Consegna
Riprendi per favore il brano sul virus e sulla solidarietà e proseguilo dopo la sua ultima frase.
====== Brano da leggere ======
E, infine, a me stessa ricordo che nessuno di noi può dirsi esente da un fenomeno come questo:  che importa se la colonizzazione virale inizi al nord o al sud, in oriente o in occidente? Quello che conta è che facciamo tutti un bagno di umiltà e che riflettiamo sul nostro sistema  sociale , relazionale ed economico che è tanto presuntuoso, superbo e supponente, quanto vulnerabile. Peccato che il virus non  si debelli per contatto , per abbracci e vicinanza. Peccato che il vaccino non sia riconoscersi tutti appartenenti alla stessa umanità bisognosa di solidarietà e di reciproco sostegno! Chissà come sarebbe se per sconfiggere un qualsivoglia  invadente , dilagante e sconosciuto  virus ( o c’è già qualcosa di simile? Vagamente mi pare di riconoscerne dei sintomi...),  il governo potesse emanare delle norme di comportamento diverse, rivoluzionarie, del tipo :                                                                             abbracciatevi almeno una volta al giorno, fate visita al vostro vicino, dividete una volta a settimana il cibo con  la famiglia che abita al lato opposto della strada, qualunque sia la sua etnia o la sua religione, scambiatevi dei libri da leggere e poi raccontatevi le storie, organizzate i giochi per i bambini del quartiere e impastate acqua e farina per fare il pane da condividere… E invece no, ed è proprio un peccato che debba essere la distanza a salvarci, il cordone di isolamento,  la candeggina e le mascherine a proteggerci.
====== Estratti dei dati ======
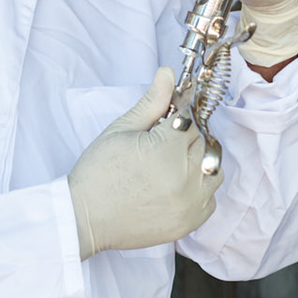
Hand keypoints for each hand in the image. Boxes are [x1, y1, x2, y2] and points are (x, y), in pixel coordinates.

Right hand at [67, 68, 221, 258]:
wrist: (84, 217)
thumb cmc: (98, 172)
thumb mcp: (121, 129)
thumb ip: (152, 102)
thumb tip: (168, 73)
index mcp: (167, 150)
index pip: (192, 119)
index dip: (179, 116)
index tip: (169, 118)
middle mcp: (185, 178)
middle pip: (203, 142)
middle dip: (186, 137)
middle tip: (161, 142)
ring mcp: (190, 204)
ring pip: (213, 168)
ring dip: (198, 161)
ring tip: (171, 163)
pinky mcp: (189, 224)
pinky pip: (210, 198)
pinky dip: (199, 188)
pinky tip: (176, 184)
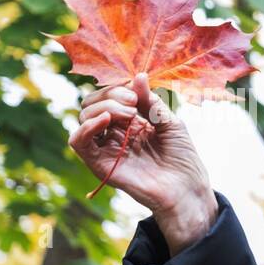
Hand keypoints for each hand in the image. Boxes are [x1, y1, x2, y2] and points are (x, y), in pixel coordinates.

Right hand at [70, 73, 216, 251]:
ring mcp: (105, 148)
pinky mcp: (99, 163)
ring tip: (130, 114)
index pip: (108, 95)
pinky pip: (78, 141)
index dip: (118, 88)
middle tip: (133, 102)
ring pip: (84, 116)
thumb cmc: (182, 158)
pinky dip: (86, 126)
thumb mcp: (170, 123)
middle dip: (110, 95)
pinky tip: (106, 121)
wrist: (186, 188)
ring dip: (104, 107)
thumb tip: (137, 76)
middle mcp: (114, 133)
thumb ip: (151, 102)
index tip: (137, 91)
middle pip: (92, 103)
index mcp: (129, 121)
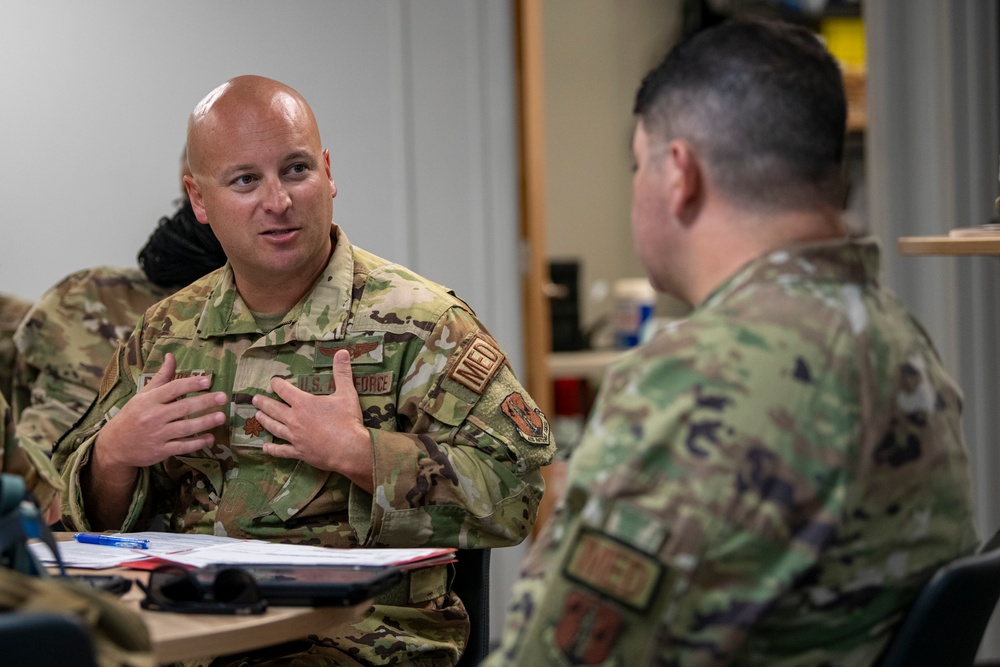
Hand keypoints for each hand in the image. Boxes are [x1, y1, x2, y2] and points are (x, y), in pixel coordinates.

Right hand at [95, 353, 227, 471]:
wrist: (114, 445)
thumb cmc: (133, 415)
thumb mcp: (144, 395)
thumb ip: (161, 377)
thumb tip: (171, 356)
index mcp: (149, 400)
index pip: (173, 389)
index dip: (191, 384)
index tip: (208, 381)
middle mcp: (153, 416)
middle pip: (183, 408)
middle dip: (204, 402)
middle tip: (223, 397)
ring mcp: (157, 435)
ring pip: (185, 428)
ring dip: (204, 422)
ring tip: (221, 417)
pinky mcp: (160, 451)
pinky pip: (182, 447)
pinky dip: (197, 443)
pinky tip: (210, 438)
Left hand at [253, 349, 373, 491]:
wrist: (349, 449)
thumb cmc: (347, 420)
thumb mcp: (347, 393)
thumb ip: (342, 372)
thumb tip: (342, 351)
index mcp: (304, 403)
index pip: (285, 390)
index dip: (277, 384)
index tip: (273, 381)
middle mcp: (294, 419)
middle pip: (274, 409)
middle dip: (264, 403)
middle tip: (255, 399)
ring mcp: (295, 437)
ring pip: (274, 427)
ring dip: (265, 421)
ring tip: (257, 416)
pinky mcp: (299, 452)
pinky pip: (282, 450)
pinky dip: (272, 449)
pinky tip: (265, 448)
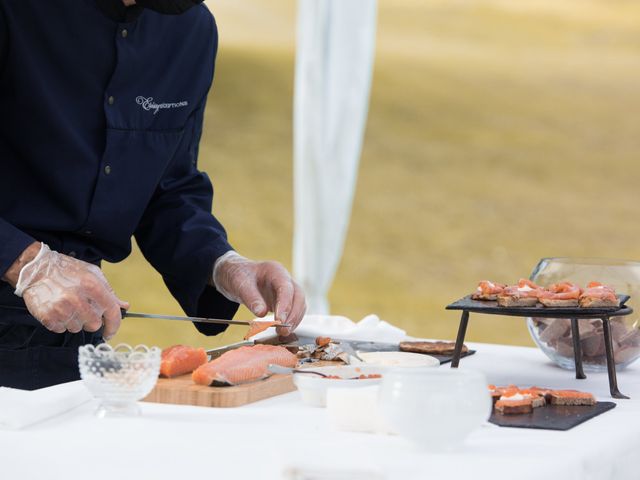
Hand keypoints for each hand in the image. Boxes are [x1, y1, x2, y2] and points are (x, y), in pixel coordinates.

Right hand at [12, 243, 128, 338]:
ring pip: (77, 328)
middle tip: (82, 310)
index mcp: (92, 286)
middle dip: (90, 321)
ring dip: (74, 321)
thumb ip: (109, 292)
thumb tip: (124, 306)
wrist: (36, 268)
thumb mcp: (93, 274)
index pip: (112, 312)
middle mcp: (78, 298)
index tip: (111, 332)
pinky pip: (61, 329)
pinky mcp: (48, 316)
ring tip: (68, 306)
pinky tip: (58, 310)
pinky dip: (61, 323)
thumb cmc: (67, 270)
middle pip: (94, 324)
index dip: (114, 325)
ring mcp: (62, 308)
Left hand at [213, 253, 305, 335]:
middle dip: (293, 315)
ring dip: (294, 320)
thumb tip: (261, 314)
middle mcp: (285, 279)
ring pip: (299, 304)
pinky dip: (291, 321)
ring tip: (283, 333)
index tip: (280, 320)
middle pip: (298, 296)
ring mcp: (287, 290)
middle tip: (284, 330)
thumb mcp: (240, 284)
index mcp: (275, 271)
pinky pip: (294, 310)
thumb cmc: (239, 275)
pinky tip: (283, 330)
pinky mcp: (285, 300)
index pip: (286, 288)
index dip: (285, 305)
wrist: (237, 274)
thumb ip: (251, 298)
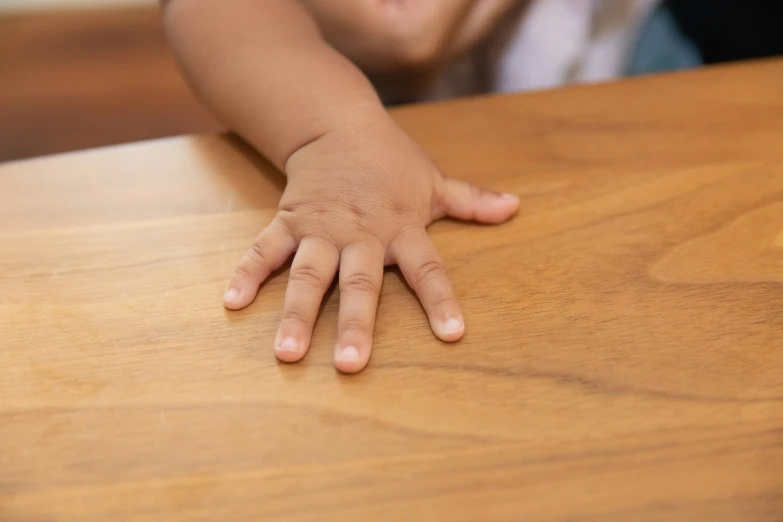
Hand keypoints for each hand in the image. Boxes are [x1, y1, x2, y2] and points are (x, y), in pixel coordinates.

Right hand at [223, 109, 518, 372]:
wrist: (337, 123)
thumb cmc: (391, 160)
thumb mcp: (434, 180)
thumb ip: (471, 200)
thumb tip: (515, 207)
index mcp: (402, 227)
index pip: (427, 269)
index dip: (440, 300)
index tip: (452, 335)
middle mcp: (361, 233)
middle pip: (360, 284)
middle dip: (356, 324)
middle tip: (351, 365)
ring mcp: (321, 228)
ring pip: (309, 274)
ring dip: (298, 313)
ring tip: (287, 353)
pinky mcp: (289, 220)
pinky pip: (265, 249)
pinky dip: (249, 273)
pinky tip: (233, 302)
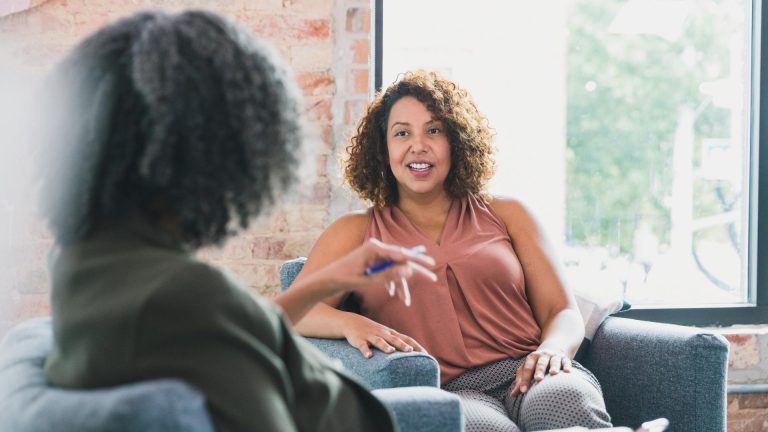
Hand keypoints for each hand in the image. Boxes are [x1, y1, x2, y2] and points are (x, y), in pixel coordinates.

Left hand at [318, 238, 436, 296]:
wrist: (327, 280)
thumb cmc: (345, 279)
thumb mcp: (368, 280)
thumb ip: (389, 275)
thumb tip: (409, 270)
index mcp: (374, 247)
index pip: (401, 253)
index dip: (417, 259)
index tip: (430, 264)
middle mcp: (376, 247)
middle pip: (401, 259)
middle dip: (415, 272)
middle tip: (432, 278)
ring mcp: (374, 254)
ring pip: (395, 268)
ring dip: (400, 284)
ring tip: (405, 301)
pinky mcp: (372, 260)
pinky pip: (387, 270)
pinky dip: (391, 282)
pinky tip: (393, 294)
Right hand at [341, 312, 425, 357]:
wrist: (351, 322)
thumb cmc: (372, 330)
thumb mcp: (385, 334)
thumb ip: (397, 341)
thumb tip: (413, 351)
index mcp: (390, 333)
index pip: (406, 338)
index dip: (415, 345)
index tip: (425, 353)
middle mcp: (382, 333)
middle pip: (394, 339)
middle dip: (402, 345)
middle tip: (411, 351)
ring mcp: (370, 336)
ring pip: (379, 341)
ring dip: (385, 346)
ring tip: (391, 351)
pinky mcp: (359, 339)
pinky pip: (362, 345)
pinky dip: (365, 350)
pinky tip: (369, 356)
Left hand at [510, 346, 571, 395]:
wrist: (553, 348)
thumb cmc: (537, 363)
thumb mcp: (527, 368)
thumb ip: (520, 380)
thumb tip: (512, 395)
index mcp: (532, 358)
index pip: (527, 368)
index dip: (525, 379)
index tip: (523, 391)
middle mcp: (543, 356)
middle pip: (541, 363)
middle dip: (539, 370)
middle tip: (538, 379)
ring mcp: (554, 356)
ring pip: (554, 361)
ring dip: (554, 366)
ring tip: (553, 373)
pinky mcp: (564, 359)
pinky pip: (566, 361)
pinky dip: (567, 366)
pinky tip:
======
Risposta
Tutto giusto, certamente. Tutte regole a cui dobbiamo attenerci con senso di responsabilità per la salvaguardia di noi e degli altri. Perché con queste cose non si scherza e tutti siamo chiamati a fare con coscienza la nostra parte, per limitare i danni e le conseguenze di tutto questo, che certamente non saranno indolori. Magari però, quando sarà passata l’emergenza ci accorgeremo , senza panico ma con senso di realtà, che fare incetta di provviste e candeggina come se non ci fosse un domani, è una reazione irrazionale, che si possono divulgare le informazioni con coscienza e non con titoli sensazionalistici che causano solo panico,  che i guariti sono molti di più dei morti anche se fanno meno notizia, che la ricerca e i ricercatori  hanno  bisogno continuamente di fondi e di risorse, che ci sono intelligenze e passioni che si spendono per il bene comune anche quando i riflettori si spengono, che ci sono paesi e popolazioni che vivono ogni giorno con epidemie che da noi non registriamo più da tempo e che potrebbero essere debellate se solo l'avaro occidente fosse più generoso, che non ci basta sentirci padroni del mondo per esserlo veramente,  che i muri incattiviscono le persone e che si può essere untori di paura e  ignoranza, non meno di quanto lo si possa essere di un virus, che mantenere buon senso e razionalità, nel tempo dei tuttologi da tastiera, è già un antidoto contro chi agita le paure  e le trasforma in angosce per trarne qualsiasi subdolo vantaggio.

Magari ci accorgeremo che non dovremmo aspettare l’emergenza per capire davvero cosa vale di più, per rifare le graduatorie delle cose veramente importanti, per esempio la libertà di movimento, di incontro, di contatto del cui valore ci accorgiamo solo quando noi ne veniamo privati, seppure per una giusta causa ( e pensate cosa significhi esserne privati per causa ingiusta!), per renderci conto che quello che con grande facilità auspichiamo per gli altri, per  “gli stranieri”, quando ci tocca da vicino , quando gli altri siamo noi, ci ferisce e ci sta stretto Magari, quando sarà passata questa bufera … avremo imparato qualcosa.